Stockwell threw the plastic stirrer at my chest. “Fuck politically correct. Did any of what I just said register with you? Or have you been too occupied monitoring my goddamned word choice?”
“I get it, Lieutenant. You’re too busy keeping your head above water to make the Teller case a priority.”
“No,” said Stockwell. “I don’t have a choice about the Teller case. It is a priority. I’ve been told that personally from the mayor on down. I also happen to have about twelve other cases that are priorities, including a double homicide of two five-year-old kids. But that’s not the point. The point is I’m too busy keeping my head above water to waste time dicking around with you. I thought I had made that crystal clear the last time we talked.”
“Things have happened. Things you should know about. Look, I’m trying to do the right thing here, bu
t you sure aren’t making it very easy.”
Stockwell took a deep breath and let it out slowly. He folded his arms and sat back in his chair, looking me over. “What’s your grift, Riordan? Bishop told me he fired your ass. Why are you still nosing around in the embers?”
I wasn’t sure how much I wanted to let my hair down. I said, “When I took this case I told Bishop that I had resolve-resolve in spades. Let’s just say I know I haven’t played this one as smart as I could and I don’t want to walk away with the score as it stands. I’m going to see it through.”
Stockwell shook his head. “That’s putting a pretty face on it, Riordan. You feel like you’ve been made a fool of and you want to get even. It’s that simple. Problem is, there’s no one to get even with. Not really. The only thing that’s left to do is clean up the mess: find Terri McCulloch and put her in jail. Any chance you had of doing what Bishop really hired you to do is long gone.”
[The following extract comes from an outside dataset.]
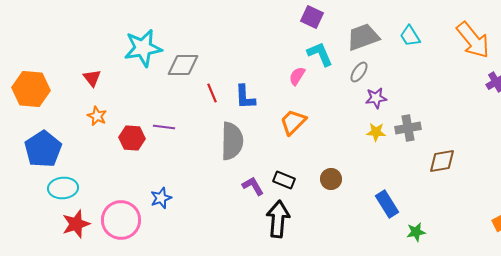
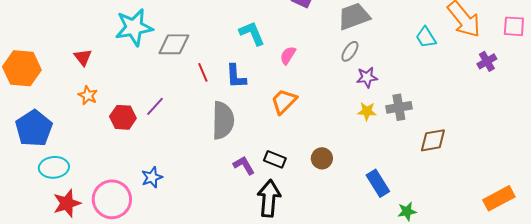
cyan trapezoid: (410, 36) -> (426, 37), moved
cyan L-shape: (320, 54) -> (252, 33), moved
purple line: (164, 127) -> (155, 106), turned -55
“Some of what you said is true, but not all. I think there’s more to be done than just cleanup. For one thing, there are still players flitting around who aren’t on the program.”
“You mean Nagel.”
“For one.”
“Okay, let’s dispense with the quilting circle chit-chat and get down to it. Just what do you have for me?”
“Right. Exhibit A: Roland Teller’s laptop computer.” I set it on the desk in front of him.